Astronomers have uncovered increasing evidence that some bodies in our solar system, like Jupiter’s moon Europa and Saturn’s moon Enceladus, are actually ocean worlds.
And those oceans could potentially host life — even if they formed in a way that is completely different from what we know about similar bodies of water on Earth.
To learn more, astronomers want to get up close and observe these worlds with robots, much like the way rovers have been used to explore the surface of Mars. But for that to happen, the robot would need to be equipped to handle the unknowns of an icy cold alien ocean.
A team at NASA’s Jet Propulsion Laboratory is working on the Buoyant Rover for Under-Ice Exploration just for that purpose. Called BRUIE, the rover is about to face the ultimate test by operating upside down beneath sea ice in Antarctica for a month, according to NASA.
Antarctica is a good analog for what rovers like BRUIE may one day face on ocean worlds, because Europa and Enceladus’ oceans are encased beneath icy shells anywhere between six to 12 miles thick. Previously, BRUIE was tested in the Arctic and Alaska.
In 2017, NASA announced that these ocean worlds may be the best hubs for life in our solar system. “Once we get there we only really know how to detect life similar to that on Earth. So it’s possible that very different microbes might be difficult to recognize,” said Dan Berisford, BRUIE mechanical engineer.
“The ice shells covering these distant oceans serve as a window into the oceans below, and the chemistry of the ice could help feed life within those oceans. Here on Earth, the ice covering our polar oceans serves a similar role, and our team is particularly interested in what is happening where the water meets the ice,” said Kevin Hand, lead scientist for the BRUIE project.
A rover exploring an ocean world will need to navigate on its own. BRUIE is about three feet long and has two wheels to help it roll upside down along the ice. Images and data collected by the floating rover will allow scientists to study the “ice-water interface.”
“We’ve found that life often lives at interfaces, both the sea bottom and the ice-water interface at the top. Most submersibles have a challenging time investigating this area as ocean currents might cause them to crash, or they would waste too much power maintaining position,” said Andy Klesh, lead engineer. “BRUIE, however, uses buoyancy to remain anchored against the ice and is impervious to most currents. In addition, it can safely power down, turning on only when it needs to take a measurement, so that it can spend months observing the under-ice environment.”
During the Antarctic tests, the team will test the instruments on the rover. This include two cameras with live capabilities.
“BRUIE will carry several science instruments to measure parameters related to life, such as dissolved oxygen, water salinity, pressure and temperature,” said Berisford.

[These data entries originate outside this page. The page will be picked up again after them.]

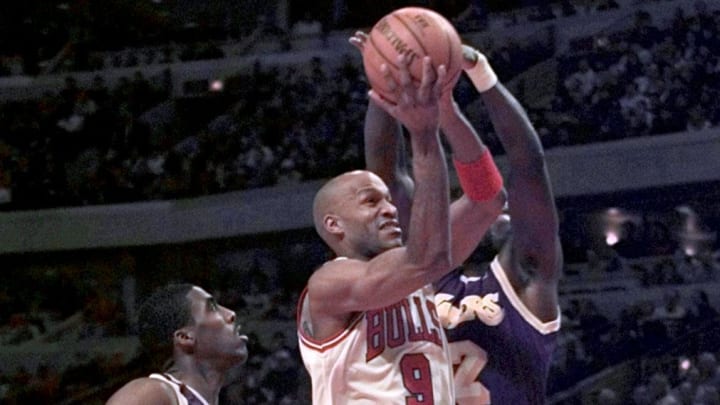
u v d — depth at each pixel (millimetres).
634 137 20469
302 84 24750
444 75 3768
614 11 23297
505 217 5430
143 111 25656
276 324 20906
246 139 24391
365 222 4355
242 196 23203
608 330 17906
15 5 28688
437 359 4266
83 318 23188
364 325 4199
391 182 5066
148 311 5199
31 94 26875
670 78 20797
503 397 4852
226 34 28219
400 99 3842
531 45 23844
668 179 20031
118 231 23844
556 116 21438
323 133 23500
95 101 25906
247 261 23547
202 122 26000
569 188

A crew will drill holes in the ice to station BRUIE in the water and make sure it’s tethered to the surface. They anticipate that the rover may encounter penguins and seals who are curious about the little robot rover doing an upside-down underwater expedition.
The team ultimately wants BRUIE to be able to withstand conditions beneath the ice for months on end, explore without the safety of a tether and investigate oceans at deeper levels.
In August, NASA announced that its upcoming Europa Clipper mission, which will send a spacecraft and scientific instruments to Jupiter’s frigid moon Europa, is entering its final design stage before beginning construction and testing.
Europa has been a high priority for scientists because, as an ice-covered moon with a subsurface salty liquid ocean, it has been identified as one of the ideal spots for hosting life in our solar system.
The Europa Clipper, named for the streamlined sailing ships of the 1800s, could launch as early as 2023, but a targeted launch has been set for 2025. It is expected to reach Europa after a journey lasting several years.
Europa Clipper will carry cameras and spectrometers to capture images and determine the composition of the moon. Ice-penetrating radar will measure the thickness of the ice shell covering the ocean and help search for the subsurface lakes believed to be there, much like those in Antarctica on Earth. A magnetometer can determine the strength and direction of the moon’s magnetic field to understand how deep the ocean goes and its salinity.